Ranvir Nayar May 2016
Professor, Economics and Public Policy, Harvard University
Global Economy Stabilising?
In the long run it is good for the developing countries if developed countries keep advancing because eventually the benefits will transfer to the developing nations, says Rogoff.
Where do you see the oil stabilising and what is the long term impact on the global economy?
I have no idea where oil prices are stabilising. Particularly, I don’t understand the future prices. I think the prices are well below USD 50 at the moment and I have trouble making sense of that unless you believe that somehow the new technologies make oil really cheap to produce at the margin. I tend to believe that even if that’s true, there will start to be an environmental push back in the United States. The shell releases methane, which is worse than CO2. There is also a lot of water used up, so I have a lot of trouble understanding the environment. In the short run, oils are very volatile and anyone who works in the oil industry or is a major oil exporter like the UAE, they’ve lived with this before. If you’re in the business, you’ll get used to it and it’s just normal.
When do you see the global economy stabilising?

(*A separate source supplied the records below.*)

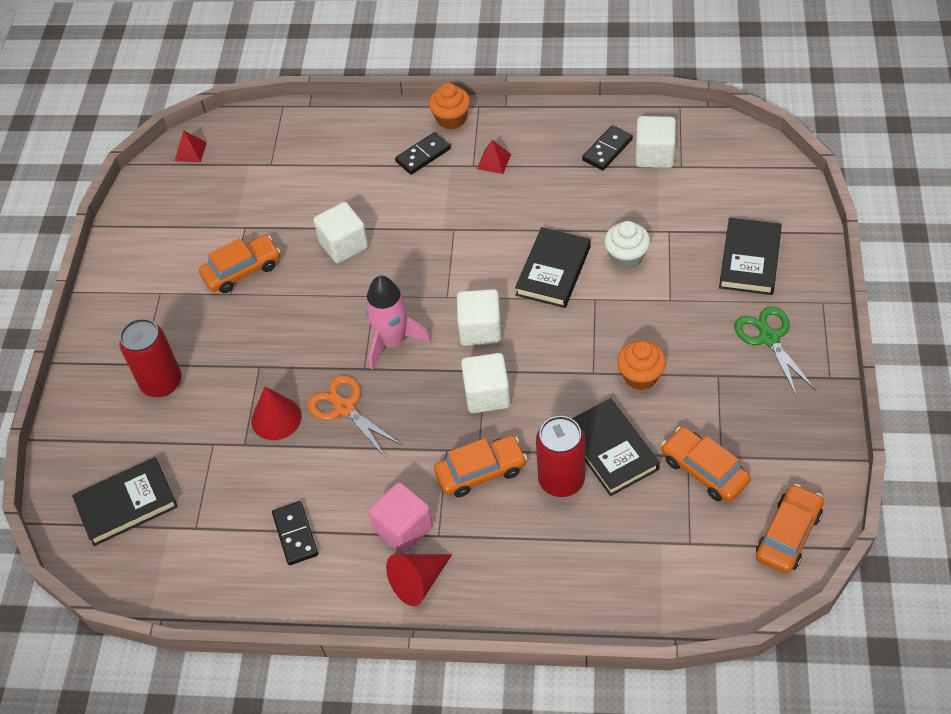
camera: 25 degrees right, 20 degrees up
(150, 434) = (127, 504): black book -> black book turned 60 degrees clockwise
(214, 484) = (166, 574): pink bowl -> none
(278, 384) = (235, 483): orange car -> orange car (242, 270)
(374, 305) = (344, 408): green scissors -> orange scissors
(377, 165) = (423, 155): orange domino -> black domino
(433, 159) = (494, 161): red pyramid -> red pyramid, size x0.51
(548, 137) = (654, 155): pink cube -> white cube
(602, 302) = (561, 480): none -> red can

I think the US is doing positively well and Europe is growing solidly, we heard from the President of the European Central Bank recently. Obviously the troubles of emerging markets about a growth slowdown were largely tracking in most of the countries. We’re not talking about a recession, although Russia and Brazil, which are two of the ten biggest economies in the world, are in serious recessions – both of them have much deeper problems. The thing we don’t know is China because the data are no good. It’s such a big economy – they’re so diverse and very non-transparent. I tend to believe China will possibly get worse before it gets better but that’s sad. Over the longer term, China will stabilise and start growing again.
Do you think the shift they wanted to make towards renewables at Cop 21 in Paris last year could also be a factor in the forecast features of the low oil price?
Honestly I don’t think that. If we’re talking about 2040 then yes, but not 2020. There is no way the renewables can begin to have an impact at that point. And frankly the low oil price puts incredible pressure on the efforts to fight the CO2 emissions because everything people will try to do is going to be very tempting not to do it. It is much easier to conserve energy when the prices are high. Oddly enough, there was this big climate agreement but the price movement dominates it and so I think it’s a concern. But I don’t think it is the cause of the price change, not at all.
If we talk about the geopolitical situation around the world – to what extent is that impacted by the economy and to what extent does it impact the economy?
The low oil prices for countries that don’t have big reserves can be destabilising – look at Venezuela. On the other hand the destabilising can be a factor in the global economy. I don’t think it’s the big thing going on in the global economy. Of course I’m concerned like everyone about the Middle-East. I too want to see growth and diversification and instability is not going to help. Even in places like Paris it has hurt tourism, sales and the economy but of course geopolitical instability is not good for the economy and weak economy is not good for stability.
Do you think the technology is going to increase the gap between the advanced and developing countries?
It’s good for the developing countries over the long run if the advanced countries keep advancing because everything that happens will eventually come to the developing countries. If the US completely comes to a standstill it’s good in one sense because then emerging markets will become more powerful relative to the US. But from an economic point of view you want your trading partners to do well, you want them to buy your goods and to have good technologies that you can use. So I think it’s necessarily not a bad thing.